After graduating from Indiana State in 2001 with a bachelor’s degree in education, Schuette headed west to Northern California. While earning her master’s in kinesiology at SJSU, she served as a graduate assistant coach for a year before transitioning into the roll of top assistant on Dee Dee Enabenter’s staff. She credits her three-year experience on the West Coast, which has long been considered a softball hot bed, as a head coach preparatory period. 

“Watching and observing the West Coast teams and their coaches helped teach me how they handle certain situations, how they handle their teams and what aspects they bring to the field,” Schuette says. “I think my West Coast experience made me a stronger person and a better coach.” 

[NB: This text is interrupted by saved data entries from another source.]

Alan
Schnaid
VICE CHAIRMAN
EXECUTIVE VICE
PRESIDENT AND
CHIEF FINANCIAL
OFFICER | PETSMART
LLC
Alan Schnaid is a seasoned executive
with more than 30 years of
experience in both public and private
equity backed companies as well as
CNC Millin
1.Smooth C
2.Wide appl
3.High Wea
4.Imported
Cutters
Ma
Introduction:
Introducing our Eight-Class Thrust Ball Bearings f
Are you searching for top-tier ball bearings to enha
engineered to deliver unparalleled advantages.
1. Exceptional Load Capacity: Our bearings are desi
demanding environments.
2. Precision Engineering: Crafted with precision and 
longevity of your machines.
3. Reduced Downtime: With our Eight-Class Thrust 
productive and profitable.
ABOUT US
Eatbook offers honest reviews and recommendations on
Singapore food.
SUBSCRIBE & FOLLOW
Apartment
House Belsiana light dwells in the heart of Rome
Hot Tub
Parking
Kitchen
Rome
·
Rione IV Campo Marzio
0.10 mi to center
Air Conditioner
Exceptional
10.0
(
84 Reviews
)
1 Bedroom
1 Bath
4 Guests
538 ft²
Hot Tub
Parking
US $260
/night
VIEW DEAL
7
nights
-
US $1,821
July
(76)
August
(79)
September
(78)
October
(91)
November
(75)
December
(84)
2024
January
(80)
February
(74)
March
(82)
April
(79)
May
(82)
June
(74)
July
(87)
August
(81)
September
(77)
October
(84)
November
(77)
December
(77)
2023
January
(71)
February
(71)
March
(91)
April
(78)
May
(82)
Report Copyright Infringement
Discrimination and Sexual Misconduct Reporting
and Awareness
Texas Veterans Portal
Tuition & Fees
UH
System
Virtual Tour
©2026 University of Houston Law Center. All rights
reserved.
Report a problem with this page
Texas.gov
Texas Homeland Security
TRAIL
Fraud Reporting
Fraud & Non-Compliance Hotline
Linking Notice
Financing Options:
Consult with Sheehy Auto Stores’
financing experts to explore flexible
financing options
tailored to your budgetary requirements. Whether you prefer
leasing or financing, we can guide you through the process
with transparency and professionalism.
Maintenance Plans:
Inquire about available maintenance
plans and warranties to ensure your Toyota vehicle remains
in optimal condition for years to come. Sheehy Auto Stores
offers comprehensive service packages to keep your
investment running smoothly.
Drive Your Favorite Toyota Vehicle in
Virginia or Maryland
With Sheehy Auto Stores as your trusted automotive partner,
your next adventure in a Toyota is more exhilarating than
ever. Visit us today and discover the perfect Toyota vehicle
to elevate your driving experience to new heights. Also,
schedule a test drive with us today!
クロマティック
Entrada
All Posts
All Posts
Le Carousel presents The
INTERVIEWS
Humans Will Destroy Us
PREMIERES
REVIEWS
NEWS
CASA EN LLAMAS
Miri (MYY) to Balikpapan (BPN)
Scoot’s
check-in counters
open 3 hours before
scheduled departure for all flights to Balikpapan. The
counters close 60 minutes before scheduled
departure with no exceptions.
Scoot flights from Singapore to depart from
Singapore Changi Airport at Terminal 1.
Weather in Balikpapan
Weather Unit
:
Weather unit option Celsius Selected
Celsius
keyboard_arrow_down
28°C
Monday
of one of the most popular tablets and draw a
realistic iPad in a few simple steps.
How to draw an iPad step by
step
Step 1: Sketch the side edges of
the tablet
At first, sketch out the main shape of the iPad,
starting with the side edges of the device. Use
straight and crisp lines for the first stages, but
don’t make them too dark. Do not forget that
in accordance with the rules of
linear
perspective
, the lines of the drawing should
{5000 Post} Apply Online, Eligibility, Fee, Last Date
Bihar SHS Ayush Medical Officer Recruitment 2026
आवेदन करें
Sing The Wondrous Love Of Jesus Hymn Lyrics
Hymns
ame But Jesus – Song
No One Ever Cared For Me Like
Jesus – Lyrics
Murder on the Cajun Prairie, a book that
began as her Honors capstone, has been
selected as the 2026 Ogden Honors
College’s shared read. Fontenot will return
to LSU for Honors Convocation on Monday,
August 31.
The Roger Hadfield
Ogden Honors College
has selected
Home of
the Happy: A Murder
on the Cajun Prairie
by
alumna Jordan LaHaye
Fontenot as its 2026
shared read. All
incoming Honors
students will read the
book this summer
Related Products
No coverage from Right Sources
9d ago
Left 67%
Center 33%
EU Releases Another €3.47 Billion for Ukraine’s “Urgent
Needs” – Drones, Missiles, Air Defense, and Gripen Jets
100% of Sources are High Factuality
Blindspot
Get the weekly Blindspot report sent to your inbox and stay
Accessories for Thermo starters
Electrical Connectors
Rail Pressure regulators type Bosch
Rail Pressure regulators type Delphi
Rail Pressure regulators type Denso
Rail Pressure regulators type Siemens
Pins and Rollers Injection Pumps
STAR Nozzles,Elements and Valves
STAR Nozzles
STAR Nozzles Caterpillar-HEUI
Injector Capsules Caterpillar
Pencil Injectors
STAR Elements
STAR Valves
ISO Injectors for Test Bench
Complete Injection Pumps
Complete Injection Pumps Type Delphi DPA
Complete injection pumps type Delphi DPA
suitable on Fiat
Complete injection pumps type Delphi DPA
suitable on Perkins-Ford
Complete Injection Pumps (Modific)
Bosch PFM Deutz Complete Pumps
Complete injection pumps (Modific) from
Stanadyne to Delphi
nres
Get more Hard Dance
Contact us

Enabenter employed what Schuette calls a Joe Torre style of coaching. She believed in observing practice, being there to help fix the little things and pull individual players aside. Thus, Schuette got the chance to run practice, conduct the drills and teach – an opportunity that a lot of assistants might not get regularly. She anticipates the western connections and contacts she made will come in handy as she continues to reshape the EIU program.

At Quincy
During her lone season at Quincy, Schuette guided her team into the Great Lakes Valley Conference postseason tournament. Among the best Division II leagues in the country, the conference was headlined by a Northern Kentucky team that went 51-0 in the regular season. Although the Lady Hawks were not the most naturally talented team in the GLVC, Schuette was able to lead her team to a berth in the six-team tournament following a first-division finish in the 13-team league. 

While she was happy at Quincy and hadn’t planned on leaving after just one season, Schuette says the opportunity to return to her alma mater is one she could not pass up. She has family in the Charleston area; her brother Jeff and his family live in town and her parents moved to Mattoon in the summer of 2006. In fact, her sister-in-law Sonya works in Lantz too, as a professor in EIU’s Kinesiology and Sports Studies Department.

Collegiate Playing History
A versatile player who saw action in the outfield, at first base and in the pitcher’s circle during her collegiate career, Schuette played two seasons as a Panther from 1998-99 and then transferred to Indiana State for the final two seasons.

While at EIU, she earned consecutive academic honors, first in 1998 when she secured a spot on the OVC All-Academic Team, and then in 1999 after being honored as an NFCA Academic All-American.

During her ISU career, she not only led her team in batting average, hits and runs scored during her senior season, but also was tabbed to the 2001 All-Missouri Valley Conference. She continued to shine academically, as she earned a second NFCA Academic All-American honor and the recipient of the President’s Scholar-Athlete Award.

Personal
Schuette and EIU assistant coach Jason Dorey, who were married in the summer of 2007, reside in Charleston with their English Mastiff puppy, Moose and toddler, Lauren Lynn.